Least squares Problem with Non Negativity Constraints

Question

Let $\mathbf{x}=[x_1,\ldots,x_K]$. I have the following optimization problem:

\begin{array}{rl} \min \limits_{\mathbf{x}} & \| \mathbf{Ax}-\mathbf{b} \|^2 \\ \mbox{s.t.} & x_k\ge 0, \forall k \end{array}

Please I need your help to solve this problem.

Another thing: my main problem was \begin{array}{rl} \min \limits_{\mathbf{x}} & \| \mathbf{A'x}-\mathbf{b'} \|^2 \\ \mbox{s.t.} & x_k\ge 0, \forall k & \\ & \mathbf{x}^T \mathbf{1}=1 \end{array} Then I transformed it to the first problem by including the equality constraint in the objective function. Is it fine to do so ?

I deleted what I wrote since I realized I forgot the inequalities $x_k \geq 0$. — Holonomia, Jun 02 '15 at 19:17
@Crostul $\mathbf{A}$ is non negative. I don't know if this affects the problem.. — tam, Jun 02 '15 at 19:48
if A is non-negative you need to include that as one of the constraints — Set, Jun 02 '15 at 19:51
It can't be solved analytically. You need a quadratic programming engine. But once you have that, it's a piece of cake. — Michael Grant, Jun 02 '15 at 20:40
By the way there's a name for this type of problem: "nonnegative least squares". Matlab has a function lsqnonneg that solves nonnegative least squares problem, but you can probably get better results using CVX or some proximal algorithm. — littleO, Jun 03 '15 at 02:59
It is unclear to me that the NNLS module can handle the equality constraint.
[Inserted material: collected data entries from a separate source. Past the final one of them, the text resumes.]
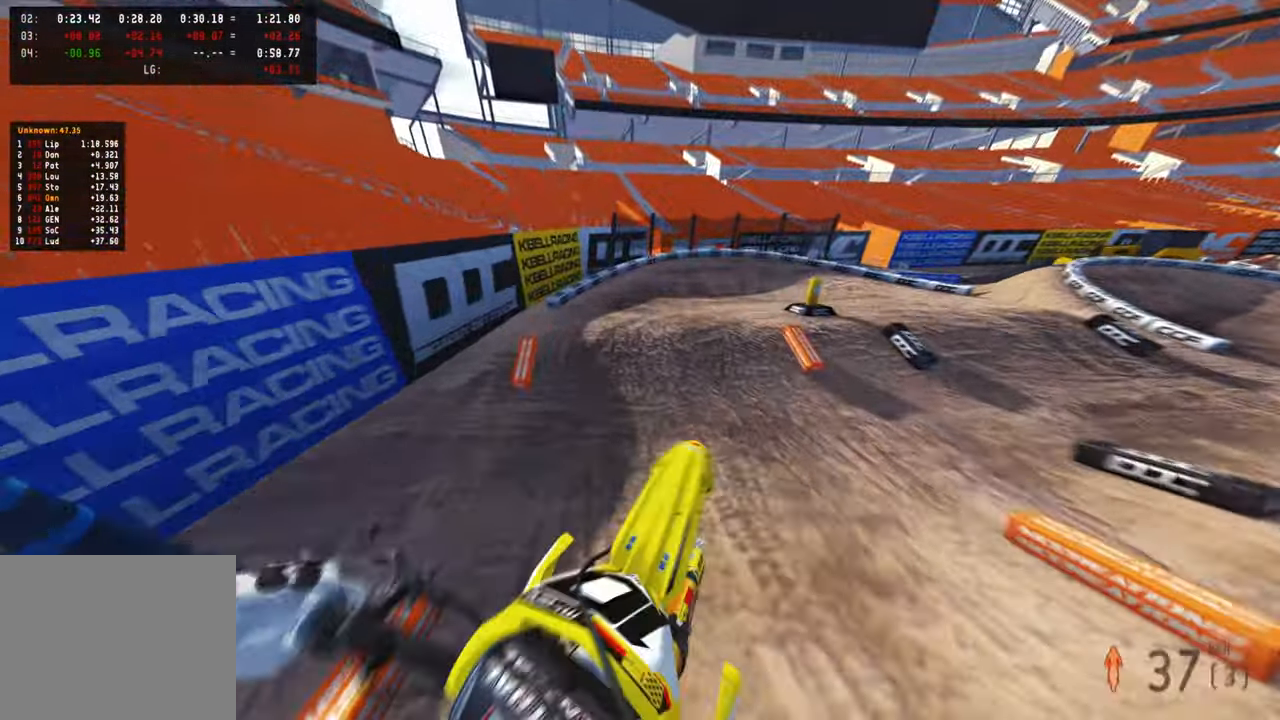
{"buttons": ["R2"], "left_stick": "up-right", "right_stick": "center", "events": [[17, "left_stick", "up-right"], [467, "right_stick", "center"]]}
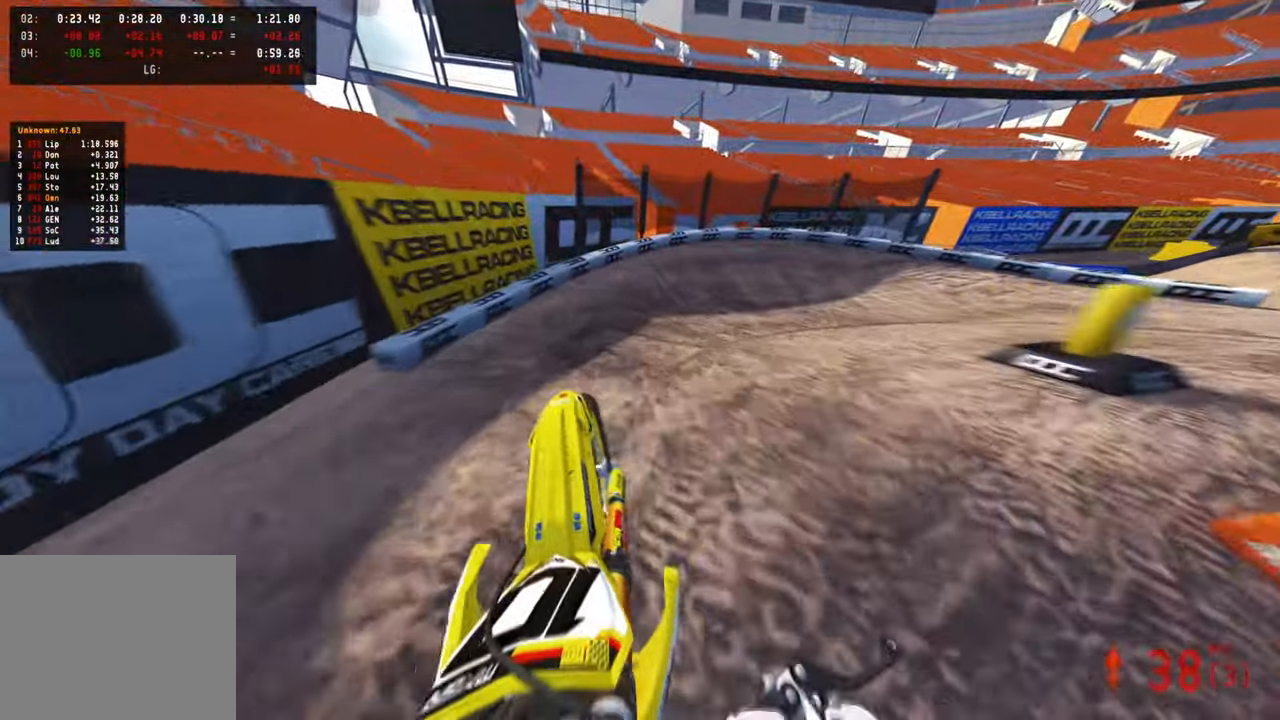
{"buttons": ["L2"], "left_stick": "up-right", "right_stick": "up-left", "events": [[134, "R3", "down"], [150, "right_stick", "up-left"], [200, "L1", "down"], [267, "R3", "up"], [284, "R2", "up"], [317, "L1", "up"], [400, "L2", "down"]]}
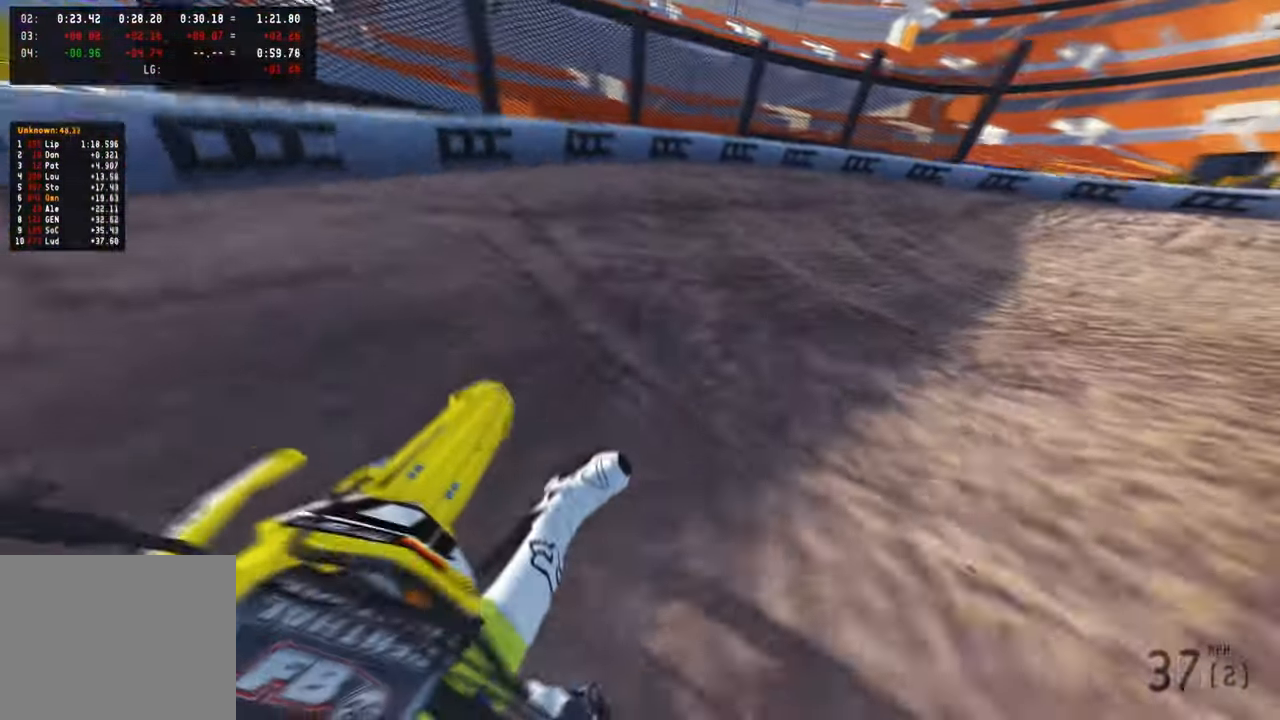
{"buttons": [], "left_stick": "up-right", "right_stick": "up-left", "events": [[50, "L2", "up"]]}
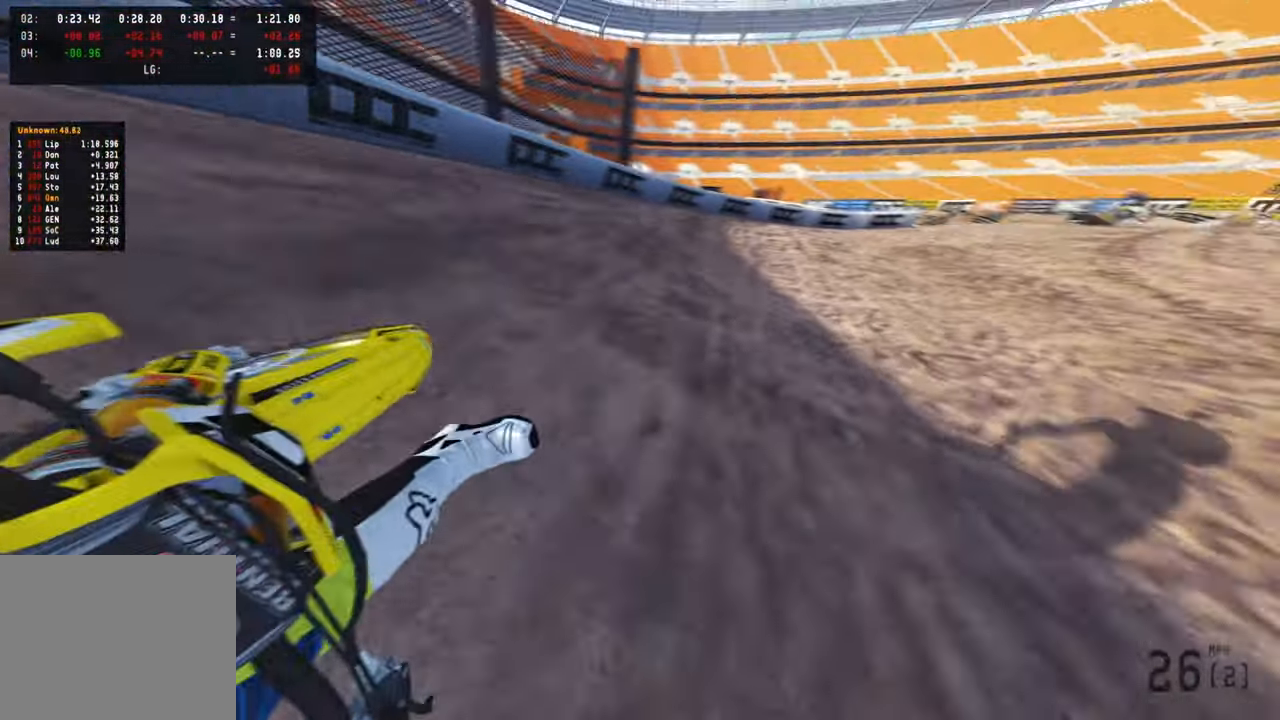
{"buttons": ["R2", "R3"], "left_stick": "up-right", "right_stick": "up-left", "events": [[84, "R2", "down"], [484, "R3", "down"]]}
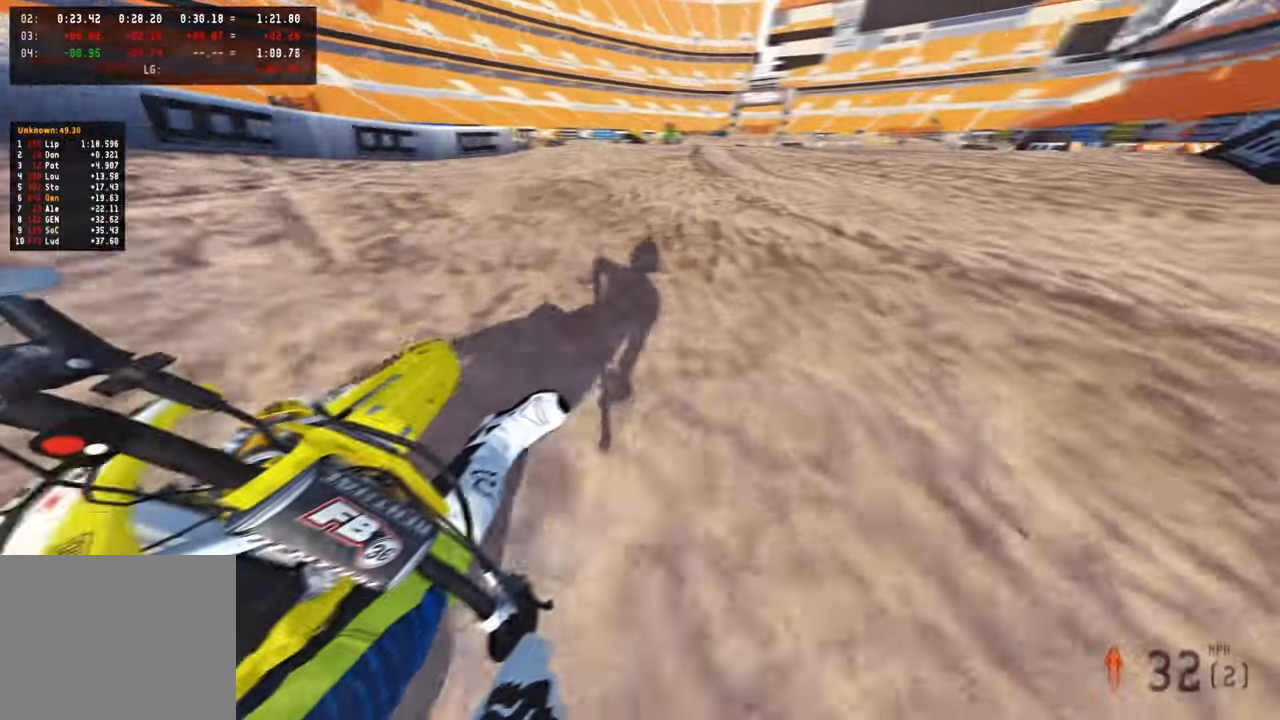
{"buttons": ["R2", "R3"], "left_stick": "up-right", "right_stick": "up-left", "events": [[117, "R3", "up"], [484, "R3", "down"]]}
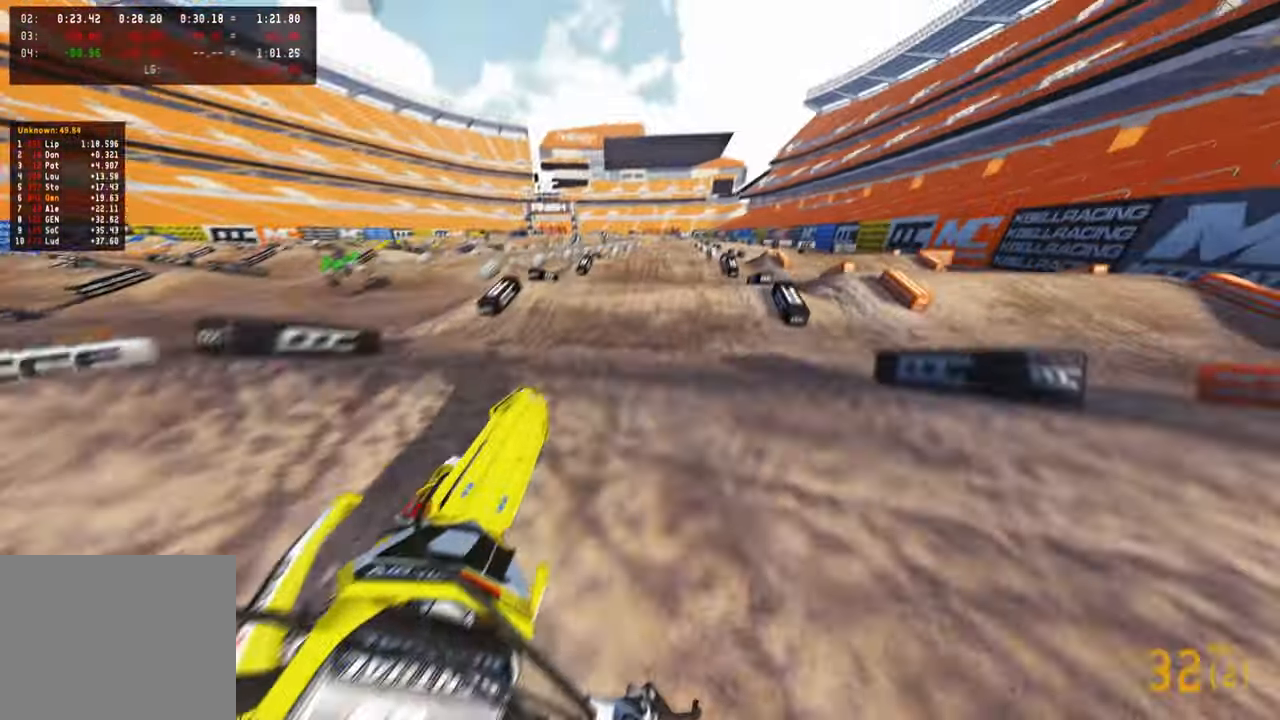
{"buttons": ["R2"], "left_stick": "up-left", "right_stick": "down-left", "events": [[67, "R3", "up"], [100, "left_stick", "up"], [200, "R2", "up"], [234, "left_stick", "up-left"], [250, "right_stick", "down-left"], [384, "R2", "down"]]}
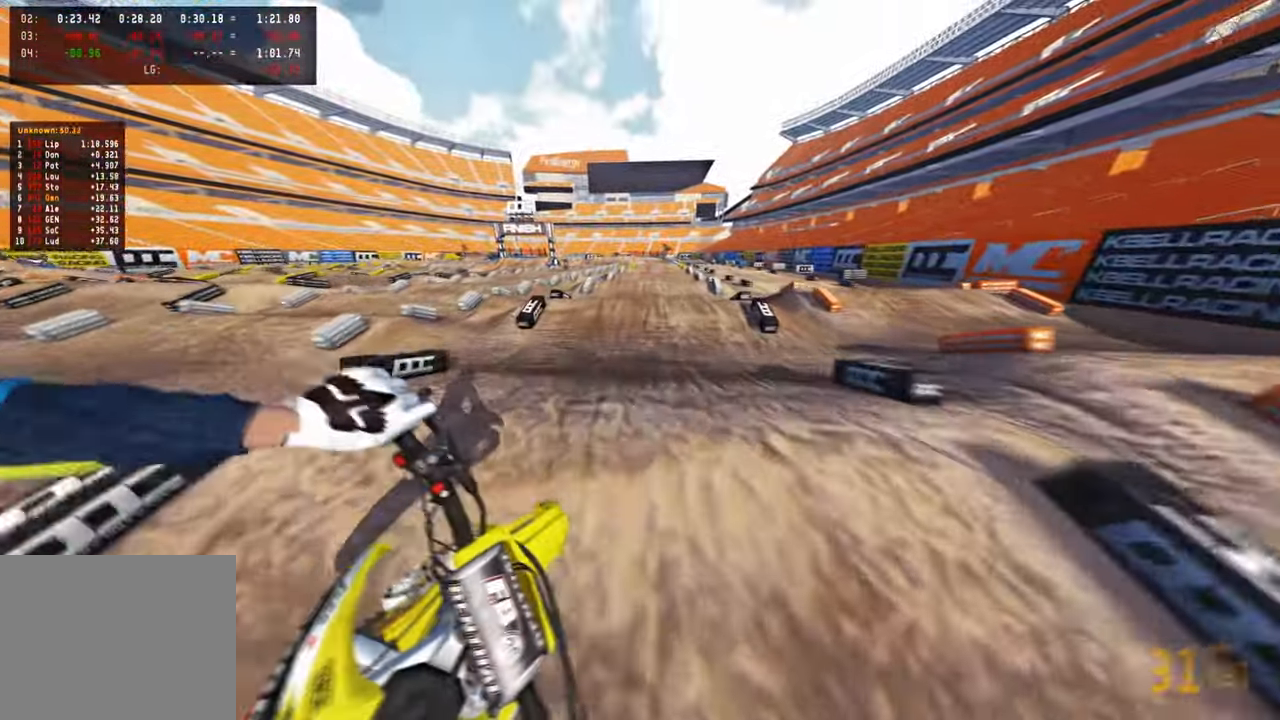
{"buttons": ["R2"], "left_stick": "center", "right_stick": "up-left", "events": [[17, "R1", "down"], [34, "R3", "down"], [67, "R1", "up"], [100, "left_stick", "center"], [150, "R3", "up"], [200, "R1", "down"], [250, "R1", "up"], [500, "right_stick", "up-left"]]}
And I don't think that you can eliminate it, because then you will eliminate the non-negativity constraint on one variable as well. — Michael Grant, Jun 03 '15 at 11:16

dohmatob · Answer 1 · 2015-10-01T16:08:35.077

18

Your problem can be conveniently re-written as \begin{eqnarray} \underset{x \in \mathbb{R}^K}{\text{min }}f(x) + g(x), \end{eqnarray} where $f: x \mapsto \frac{1}{2}\|Ax-b\|^2$ and $g = i_{\mathbb{R}^K_+}$, the indicator function (in the convex analytic sense) of the nonnegative $K$th orthant. $f$ is smooth with Lipschitz gradient ($\|A\|^2$ is a possible Lipschitz constant) while $g$ has a simple proximal operator $prox_g(x) := (x)_+$ (the orthogonal projector unto the aforementioned orthant). So, proximal methods like FISTA are your friend.

In your "main problem", the aforementioned orthant is simply replaced with the standard simplex. The projector unto this simplex, though inaccessible in closed form, can be computed very cheaply using (for example) the simple algorithm presented in section 3 of the paper http://www.magicbroom.info/Papers/DuchiShSiCh08.pdf.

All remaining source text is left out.